Adams has mentioned each items of laws would make the town extra harmful.

“This assault on public security is simply improper. There’s a philosophical disagreement on this metropolis [and] the numerical minority is controlling the narrative,” Adams mentioned throughout a Wednesday radio look following the vote. “The overwhelming variety of folks on this metropolis, they assist their police, they need their police to do public security and never [fill] out paperwork.”

In a tv interview earlier within the day, he mentioned the solitary confinement invoice would enable detainees to assault others in custody and be returned to the final inhabitants of metropolis jails.

The votes come as advocates and federal prosecutors are asking a federal decide to strip management of the town’s troubled jail system from Adams, who has aligned himself with unionized correction guards in opposition to the prospect.

Within the lead-up to the vote, Metropolis Corridor deployed a multipronged offensive behind the scenes. Members of the administration’s intergovernmental affairs staff, the mayor’s chief adviser — Ingrid Lewis-Martin — and even Adams himself dialed up members to attempt to speak them out of voting for the police reporting invoice, in keeping with one lawmaker aware of the trouble who was granted anonymity to debate non-public conversations.

The mayor’s vote-whipping operation, nonetheless, was not profitable.

Whereas a handful of Republicans and reasonable Democrats voted in opposition to the measures or abstained, each payments handed the physique with a veto-proof majority that the speaker’s workers, invoice sponsors and advocates held along with their very own aggressive outreach technique.

They targeted their efforts on reasonable Democrats who had been uncomfortable with the laws due to the continued concern voters have proven for crime.

“At the very least 15 [Council] members mentioned with me privately how unhealthy this invoice is,” mentioned Council Member Joe Borelli, who leads the physique’s GOP Caucus and opposed the measures.

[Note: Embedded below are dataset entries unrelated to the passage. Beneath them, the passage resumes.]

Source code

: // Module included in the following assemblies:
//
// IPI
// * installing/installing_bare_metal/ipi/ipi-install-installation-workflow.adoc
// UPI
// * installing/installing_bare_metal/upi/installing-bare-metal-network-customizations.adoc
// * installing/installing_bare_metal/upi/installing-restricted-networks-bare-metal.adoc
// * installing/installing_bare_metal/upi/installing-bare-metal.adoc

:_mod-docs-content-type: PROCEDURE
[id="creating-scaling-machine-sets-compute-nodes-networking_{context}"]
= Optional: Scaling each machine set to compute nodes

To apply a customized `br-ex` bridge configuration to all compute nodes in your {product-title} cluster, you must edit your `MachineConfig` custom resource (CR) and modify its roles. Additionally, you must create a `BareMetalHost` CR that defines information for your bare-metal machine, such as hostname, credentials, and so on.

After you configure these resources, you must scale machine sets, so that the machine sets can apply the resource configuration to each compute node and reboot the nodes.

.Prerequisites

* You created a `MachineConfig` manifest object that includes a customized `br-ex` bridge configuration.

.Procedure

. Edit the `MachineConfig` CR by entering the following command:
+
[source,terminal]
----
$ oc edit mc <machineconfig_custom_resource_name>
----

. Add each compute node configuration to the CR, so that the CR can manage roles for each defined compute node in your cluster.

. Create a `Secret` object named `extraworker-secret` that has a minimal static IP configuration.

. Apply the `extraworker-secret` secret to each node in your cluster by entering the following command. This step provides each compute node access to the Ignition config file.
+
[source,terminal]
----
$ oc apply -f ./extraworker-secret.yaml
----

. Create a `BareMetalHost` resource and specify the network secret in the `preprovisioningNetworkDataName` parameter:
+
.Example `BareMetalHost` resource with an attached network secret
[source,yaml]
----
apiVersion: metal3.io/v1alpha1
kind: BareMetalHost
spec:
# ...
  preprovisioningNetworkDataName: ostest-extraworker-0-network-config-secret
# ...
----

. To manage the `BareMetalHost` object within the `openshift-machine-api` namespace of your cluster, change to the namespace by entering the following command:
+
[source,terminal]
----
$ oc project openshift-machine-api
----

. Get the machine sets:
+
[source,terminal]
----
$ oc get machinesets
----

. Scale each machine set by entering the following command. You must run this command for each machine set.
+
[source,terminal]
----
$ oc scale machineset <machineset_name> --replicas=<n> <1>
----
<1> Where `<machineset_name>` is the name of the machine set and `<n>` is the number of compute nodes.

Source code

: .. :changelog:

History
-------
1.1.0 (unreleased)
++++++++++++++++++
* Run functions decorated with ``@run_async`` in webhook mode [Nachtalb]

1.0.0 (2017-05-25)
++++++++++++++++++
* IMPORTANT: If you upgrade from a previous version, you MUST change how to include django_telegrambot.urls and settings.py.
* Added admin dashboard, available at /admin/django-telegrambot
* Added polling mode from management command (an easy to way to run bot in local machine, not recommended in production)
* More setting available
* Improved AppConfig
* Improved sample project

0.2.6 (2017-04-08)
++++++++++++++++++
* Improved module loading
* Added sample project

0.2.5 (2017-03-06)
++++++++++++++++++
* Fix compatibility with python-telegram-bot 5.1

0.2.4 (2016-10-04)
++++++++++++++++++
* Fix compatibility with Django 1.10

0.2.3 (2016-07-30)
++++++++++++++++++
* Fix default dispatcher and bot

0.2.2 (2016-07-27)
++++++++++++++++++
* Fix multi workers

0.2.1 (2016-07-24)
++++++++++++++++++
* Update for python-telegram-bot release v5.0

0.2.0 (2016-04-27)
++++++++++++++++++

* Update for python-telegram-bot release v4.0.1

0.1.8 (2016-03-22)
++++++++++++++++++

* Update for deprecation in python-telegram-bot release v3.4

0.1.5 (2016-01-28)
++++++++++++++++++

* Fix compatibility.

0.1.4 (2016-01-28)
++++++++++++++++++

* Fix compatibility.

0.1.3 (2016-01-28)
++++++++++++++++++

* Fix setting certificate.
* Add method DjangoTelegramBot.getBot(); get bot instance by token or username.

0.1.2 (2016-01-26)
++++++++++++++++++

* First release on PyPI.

Borelli was talking of colleagues who had been anticipated to vote in favor of the NYPD laws.

“This serves up a jam sandwich for a number of the reasonable members,” he mentioned of their potential political predicament.

Ought to the mayor transfer ahead with vetoes as anticipated, members would then take up the matter in early 2024 for an override vote — one thing the Council speaker appeared desperate to train Wednesday.

“What this says is that we’re completely sustaining checks and balances,” she mentioned.

Emily Ngo contributed to this report.